Data for the task Start Marker

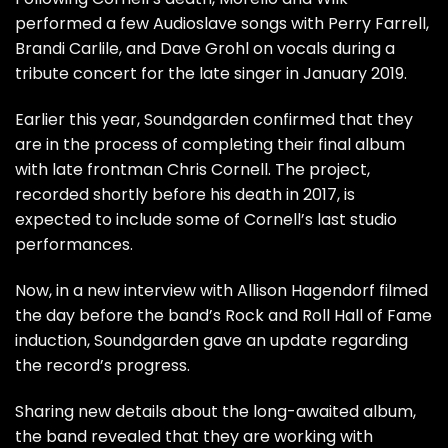
performed a few Audioslave songs with Perry Farrell,
Brandi Carlile, and Dave Grohl on vocals during a
tribute concert for the late singer in January 2019.
Earlier this year,
Soundgarden
confirmed that they
are in the process of completing their final album
with late frontman Chris Cornell. The project,
recorded shortly before his death in 2017, is
expected to include some of Cornell’s last studio
performances.
Now, in a new interview with
Allison Hagendorf
filmed
the day before the band’s Rock and Roll Hall of Fame
induction, Soundgarden gave an update regarding
the record’s progress.
Sharing new details about the long-awaited album,
the band revealed that they are working with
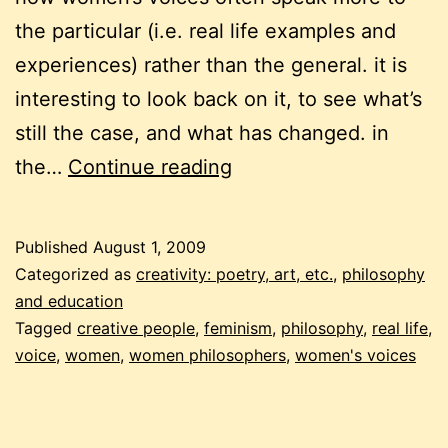
the particular (i.e. real life examples and
experiences) rather than the general. it is
interesting to look back on it, to see what’s
still the case, and what has changed. in
digging
the…
Continue reading
for
a
Published
August 1, 2009
voice
Categorized as
creativity: poetry, art, etc.
,
philosophy
and education
Tagged
creative people
,
feminism
,
philosophy
,
real life
,
voice
,
women
,
women philosophers
,
women's voices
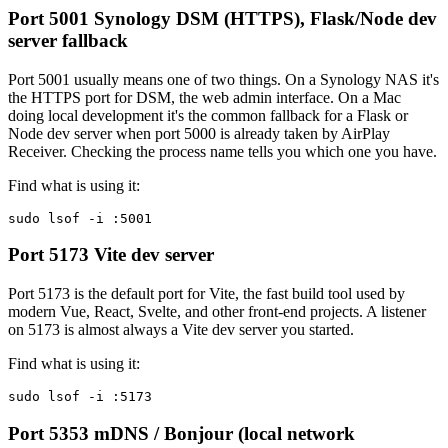
Port 5001
Synology DSM (HTTPS), Flask/Node dev
server fallback
Port 5001 usually means one of two things. On a Synology NAS it's
the HTTPS port for DSM, the web admin interface. On a Mac
doing local development it's the common fallback for a Flask or
Node dev server when port 5000 is already taken by AirPlay
Receiver. Checking the process name tells you which one you have.
Find what is using it:
sudo lsof -i :5001
Port 5173
Vite dev server
Port 5173 is the default port for Vite, the fast build tool used by
modern Vue, React, Svelte, and other front-end projects. A listener
on 5173 is almost always a Vite dev server you started.
Find what is using it:
sudo lsof -i :5173
Port 5353
mDNS / Bonjour (local network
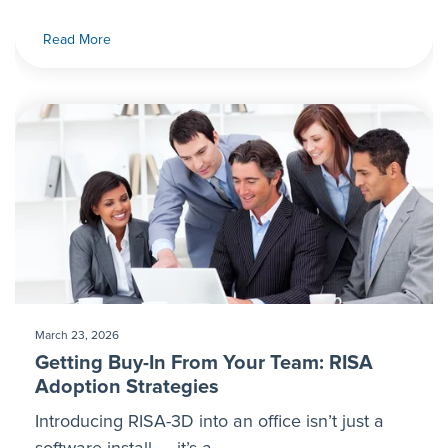
Read More
March 23, 2026
Getting Buy-In From Your Team: RISA
Adoption Strategies
Introducing RISA-3D into an office isn’t just a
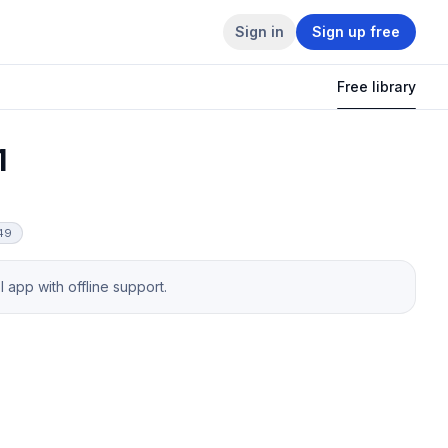
Sign in
Sign up free
Free library
1
849
app with offline support.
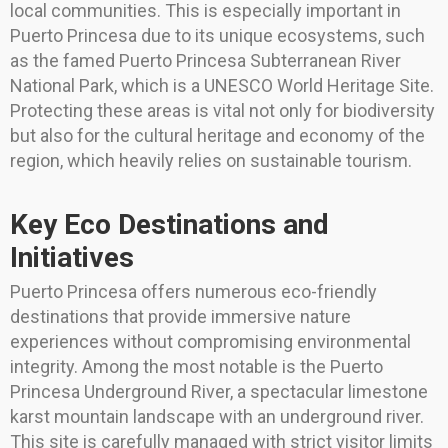
local communities. This is especially important in
Puerto Princesa due to its unique ecosystems, such
as the famed Puerto Princesa Subterranean River
National Park, which is a UNESCO World Heritage Site.
Protecting these areas is vital not only for biodiversity
but also for the cultural heritage and economy of the
region, which heavily relies on sustainable tourism.
Key Eco Destinations and
Initiatives
Puerto Princesa offers numerous eco-friendly
destinations that provide immersive nature
experiences without compromising environmental
integrity. Among the most notable is the Puerto
Princesa Underground River, a spectacular limestone
karst mountain landscape with an underground river.
This site is carefully managed with strict visitor limits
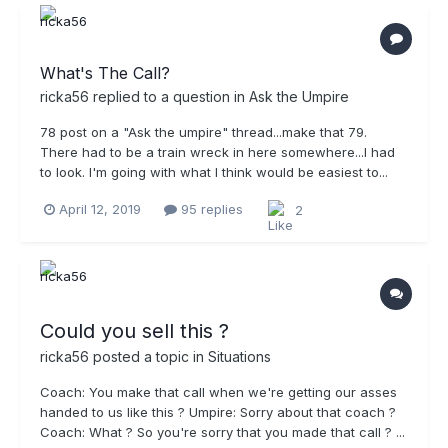
What's The Call?
ricka56
replied to a question in
Ask the Umpire
78 post on a "Ask the umpire" thread...make that 79.
There had to be a train wreck in here somewhere...I had
to look. I'm going with what I think would be easiest to...
April 12, 2019
95 replies
2
Could you sell this ?
ricka56
posted a topic in
Situations
Coach: You make that call when we're getting our asses
handed to us like this ? Umpire: Sorry about that coach ?
Coach: What ? So you're sorry that you made that call ? ...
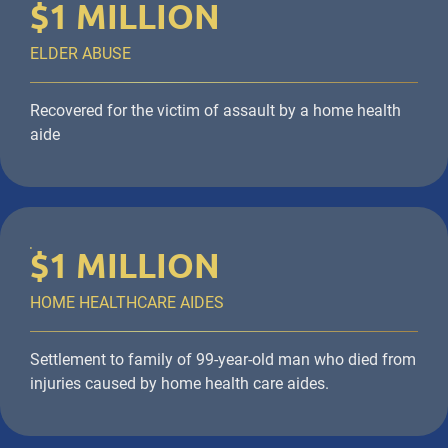
$1 MILLION
ELDER ABUSE
Recovered for the victim of assault by a home health
aide
$1 MILLION
HOME HEALTHCARE AIDES
Settlement to family of 99-year-old man who died from
injuries caused by home health care aides.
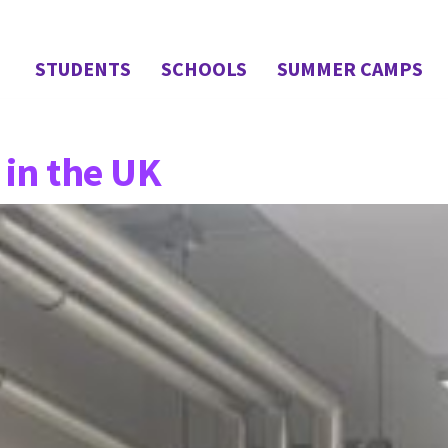
STUDENTS
SCHOOLS
SUMMER CAMPS
in the UK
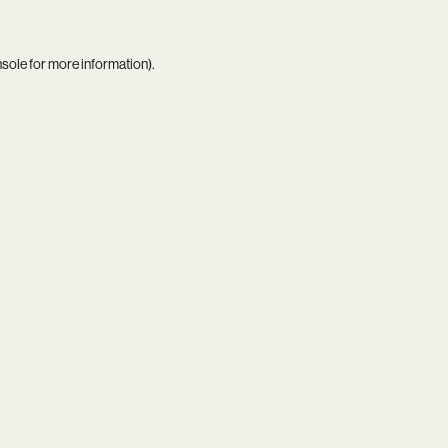
nsole
for more information).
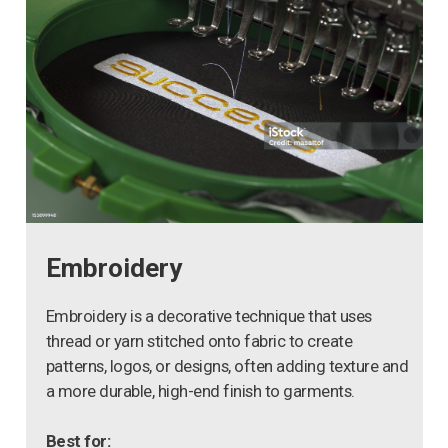
Embroidery
Embroidery is a decorative technique that uses
thread or yarn stitched onto fabric to create
patterns, logos, or designs, often adding texture and
a more durable, high-end finish to garments.
Best for:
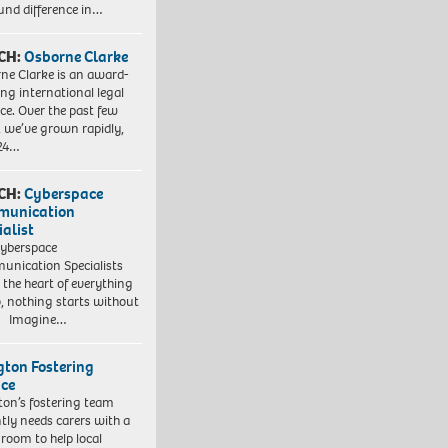
und difference in…
CH:
Osborne Clarke
ne Clarke is an award-
ng international legal
ice. Over the past few
, we’ve grown rapidly,
 24…
CH:
Cyberspace
munication
ialist
yberspace
nication Specialists
t the heart of everything
, nothing starts without
. Imagine…
ngton Fostering
ice
gton’s fostering team
tly needs carers with a
 room to help local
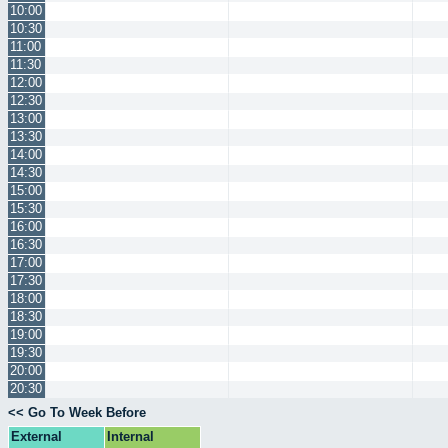
10:00
10:30
11:00
11:30
12:00
12:30
13:00
13:30
14:00
14:30
15:00
15:30
16:00
16:30
17:00
17:30
18:00
18:30
19:00
19:30
20:00
20:30
<< Go To Week Before
External
Internal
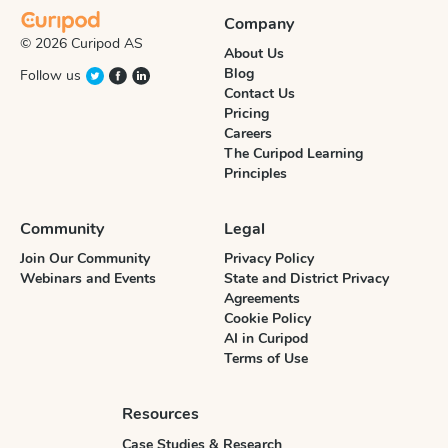
Company
© 2026 Curipod AS
About Us
Blog
Follow us
Contact Us
Pricing
Careers
The Curipod Learning
Principles
Community
Legal
Join Our Community
Privacy Policy
Webinars and Events
State and District Privacy
Agreements
Cookie Policy
AI in Curipod
Terms of Use
Resources
Case Studies & Research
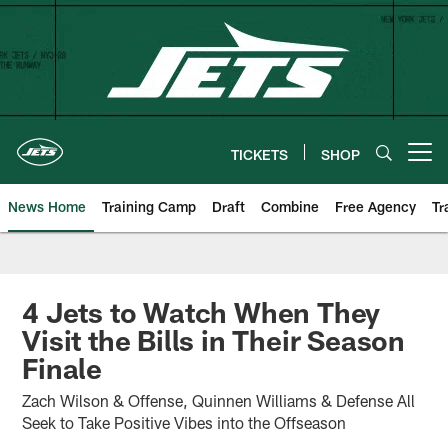
Skip
to
main
content
TICKETS
SHOP
Open menu button
News Home
Training Camp
Draft
Combine
Free Agency
Tr
4 Jets to Watch When They
Visit the Bills in Their Season
Finale
Zach Wilson & Offense, Quinnen Williams & Defense All
Seek to Take Positive Vibes into the Offseason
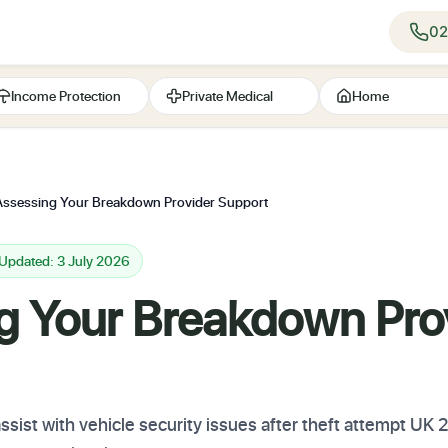
02
Income Protection
Private Medical
Home
Assessing Your Breakdown Provider Support
 Updated: 3 July 2026
g Your Breakdown Pro
ist with vehicle security issues after theft attempt UK 2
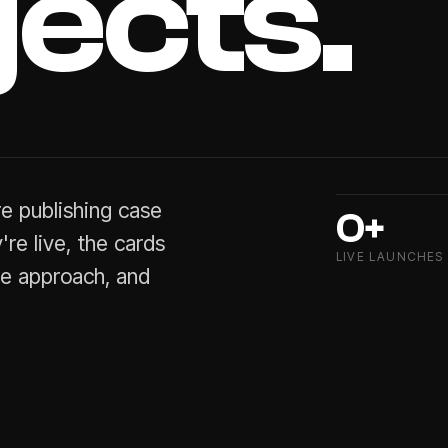
jects.
re
publishing
case
0+
're
live,
the
cards
LIVE LAUNCHES
he
approach,
and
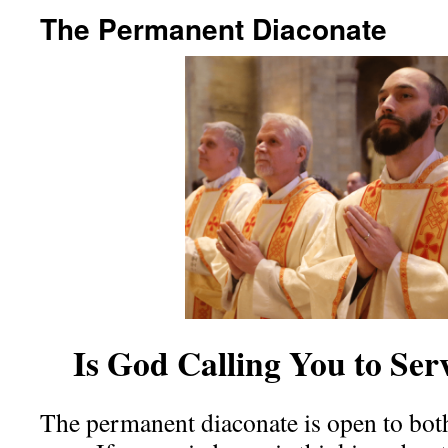
The Permanent Diaconate
Is God Calling You to Se
The permanent diaconate is open to bot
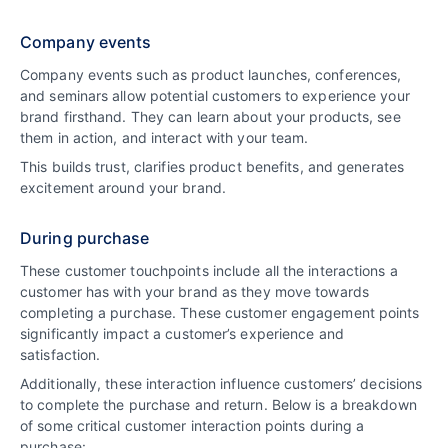
Company events
Company events such as product launches, conferences,
and seminars allow potential customers to experience your
brand firsthand. They can learn about your products, see
them in action, and interact with your team.
This builds trust, clarifies product benefits, and generates
excitement around your brand.
During purchase
These customer touchpoints include all the interactions a
customer has with your brand as they move towards
completing a purchase. These customer engagement points
significantly impact a customer’s experience and
satisfaction.
Additionally, these interaction influence customers’ decisions
to complete the purchase and return. Below is a breakdown
of some critical customer interaction points during a
purchase:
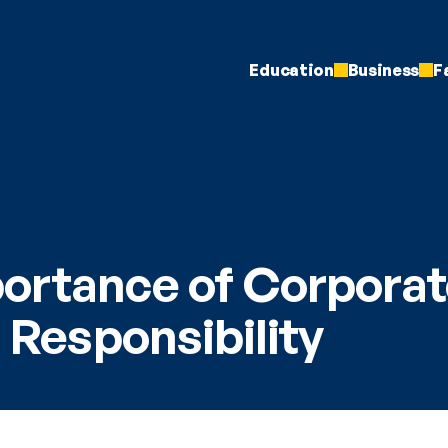
Education
Business
F
ortance of Corporat
l Responsibility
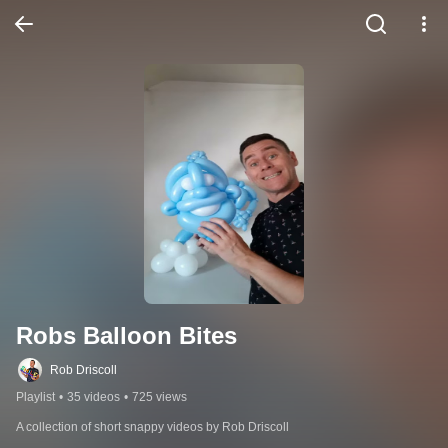
Robs Balloon Bites
Rob Driscoll
Playlist
•
35 videos
•
725 views
A collection of short snappy videos by Rob Driscoll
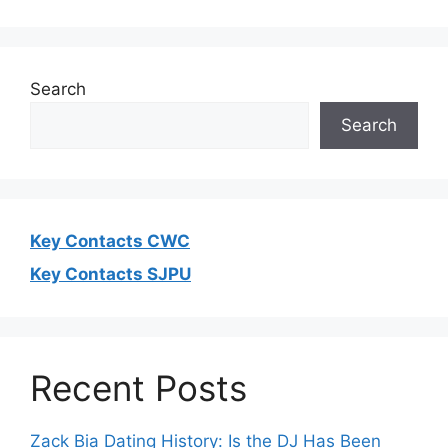
Search
Search
Key Contacts CWC
Key Contacts SJPU
Recent Posts
Zack Bia Dating History: Is the DJ Has Been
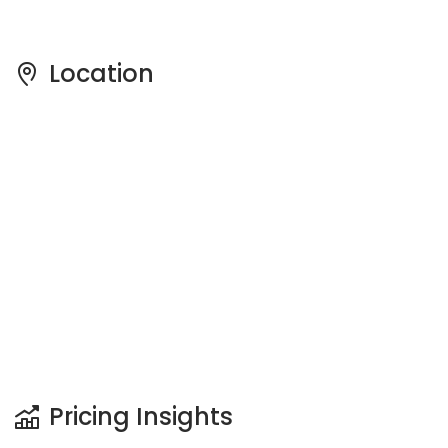
Pricing Insights
See full Transaction History
Buy
Rent
2 Bedrooms
5 Years
Last Transaction Price
S$ 830,000 (2 beds)
13 Transactions
Price Trends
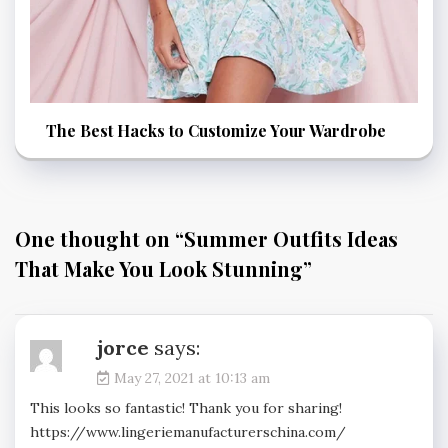
The Best Hacks to Customize Your Wardrobe
One thought on “
Summer Outfits Ideas
That Make You Look Stunning
”
jorce
says:
May 27, 2021 at 10:13 am
This looks so fantastic! Thank you for sharing!
https://www.lingeriemanufacturerschina.com/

Data for the task End Marker

● **Requirement**: Write out every one of the lines above word for word, omitting the picture markers.

● **Solution for this exercise**:
performed a few Audioslave songs with Perry Farrell,
Brandi Carlile, and Dave Grohl on vocals during a
tribute concert for the late singer in January 2019.
Earlier this year,
Soundgarden
confirmed that they
are in the process of completing their final album
with late frontman Chris Cornell. The project,
recorded shortly before his death in 2017, is
expected to include some of Cornell’s last studio
performances.
Now, in a new interview with
Allison Hagendorf
filmed
the day before the band’s Rock and Roll Hall of Fame
induction, Soundgarden gave an update regarding
the record’s progress.
Sharing new details about the long-awaited album,
the band revealed that they are working with
the particular (i.e. real life examples and
experiences) rather than the general. it is
interesting to look back on it, to see what’s
still the case, and what has changed. in
digging
the…
Continue reading
for
a
Published
August 1, 2009
voice
Categorized as
creativity: poetry, art, etc.
,
philosophy
and education
Tagged
creative people
,
feminism
,
philosophy
,
real life
,
voice
,
women
,
women philosophers
,
women's voices
Port 5001
Synology DSM (HTTPS), Flask/Node dev
server fallback
Port 5001 usually means one of two things. On a Synology NAS it's
the HTTPS port for DSM, the web admin interface. On a Mac
doing local development it's the common fallback for a Flask or
Node dev server when port 5000 is already taken by AirPlay
Receiver. Checking the process name tells you which one you have.
Find what is using it:
sudo lsof -i :5001
Port 5173
Vite dev server
Port 5173 is the default port for Vite, the fast build tool used by
modern Vue, React, Svelte, and other front-end projects. A listener
on 5173 is almost always a Vite dev server you started.
Find what is using it:
sudo lsof -i :5173
Port 5353
mDNS / Bonjour (local network
Read More
March 23, 2026
Getting Buy-In From Your Team: RISA
Adoption Strategies
Introducing RISA-3D into an office isn’t just a
Sign in
Sign up free
Free library
1
849
app with offline support.
local communities. This is especially important in
Puerto Princesa due to its unique ecosystems, such
as the famed Puerto Princesa Subterranean River
National Park, which is a UNESCO World Heritage Site.
Protecting these areas is vital not only for biodiversity
but also for the cultural heritage and economy of the
region, which heavily relies on sustainable tourism.
Key Eco Destinations and
Initiatives
Puerto Princesa offers numerous eco-friendly
destinations that provide immersive nature
experiences without compromising environmental
integrity. Among the most notable is the Puerto
Princesa Underground River, a spectacular limestone
karst mountain landscape with an underground river.
This site is carefully managed with strict visitor limits
What's The Call?
ricka56
replied to a question in
Ask the Umpire
78 post on a "Ask the umpire" thread...make that 79.
There had to be a train wreck in here somewhere...I had
to look. I'm going with what I think would be easiest to...
April 12, 2019
95 replies
2
Could you sell this ?
ricka56
posted a topic in
Situations
Coach: You make that call when we're getting our asses
handed to us like this ? Umpire: Sorry about that coach ?
Coach: What ? So you're sorry that you made that call ? ...
$1 MILLION
ELDER ABUSE
Recovered for the victim of assault by a home health
aide
$1 MILLION
HOME HEALTHCARE AIDES
Settlement to family of 99-year-old man who died from
injuries caused by home health care aides.
STUDENTS
SCHOOLS
SUMMER CAMPS
in the UK
nsole
for more information).
Embroidery
Embroidery is a decorative technique that uses
thread or yarn stitched onto fabric to create
patterns, logos, or designs, often adding texture and
a more durable, high-end finish to garments.
Best for:
und difference in…
CH:
Osborne Clarke
ne Clarke is an award-
ng international legal
ice. Over the past few
, we’ve grown rapidly,
 24…
CH:
Cyberspace
munication
ialist
yberspace
nication Specialists
t the heart of everything
, nothing starts without
. Imagine…
ngton Fostering
ice
gton’s fostering team
tly needs carers with a
 room to help local
10:00
10:30
11:00
11:30
12:00
12:30
13:00
13:30
14:00
14:30
15:00
15:30
16:00
16:30
17:00
17:30
18:00
18:30
19:00
19:30
20:00
20:30
<< Go To Week Before
External
Internal
Company
© 2026 Curipod AS
About Us
Blog
Follow us
Contact Us
Pricing
Careers
The Curipod Learning
Principles
Community
Legal
Join Our Community
Privacy Policy
Webinars and Events
State and District Privacy
Agreements
Cookie Policy
AI in Curipod
Terms of Use
Resources
Case Studies & Research
Skip
to
main
content
TICKETS
SHOP
Open menu button
News Home
Training Camp
Draft
Combine
Free Agency
Tr
4 Jets to Watch When They
Visit the Bills in Their Season
Finale
Zach Wilson & Offense, Quinnen Williams & Defense All
Seek to Take Positive Vibes into the Offseason
02
Income Protection
Private Medical
Home
Assessing Your Breakdown Provider Support
 Updated: 3 July 2026
g Your Breakdown Pro
ist with vehicle security issues after theft attempt UK 2
jects.
re
publishing
case
0+
're
live,
the
cards
LIVE LAUNCHES
he
approach,
and
The Permanent Diaconate
Is God Calling You to Se
The permanent diaconate is open to bot
Company events
Company events such as product launches, conferences,
and seminars allow potential customers to experience your
brand firsthand. They can learn about your products, see
them in action, and interact with your team.
This builds trust, clarifies product benefits, and generates
excitement around your brand.
During purchase
These customer touchpoints include all the interactions a
customer has with your brand as they move towards
completing a purchase. These customer engagement points
significantly impact a customer’s experience and
satisfaction.
Additionally, these interaction influence customers’ decisions
to complete the purchase and return. Below is a breakdown
of some critical customer interaction points during a
purchase:
Education
Business
F
ortance of Corporat
l Responsibility
Robs Balloon Bites
Rob Driscoll
Playlist
•
35 videos
•
725 views
A collection of short snappy videos by Rob Driscoll
Search
Search
Key Contacts CWC
Key Contacts SJPU
Recent Posts
Zack Bia Dating History: Is the DJ Has Been
Pricing Insights
See full Transaction History
Buy
Rent
2 Bedrooms
5 Years
Last Transaction Price
S$ 830,000 (2 beds)
13 Transactions
Price Trends
The Best Hacks to Customize Your Wardrobe
One thought on “
Summer Outfits Ideas
That Make You Look Stunning
”
jorce
says:
May 27, 2021 at 10:13 am
This looks so fantastic! Thank you for sharing!
https://www.lingeriemanufacturerschina.com/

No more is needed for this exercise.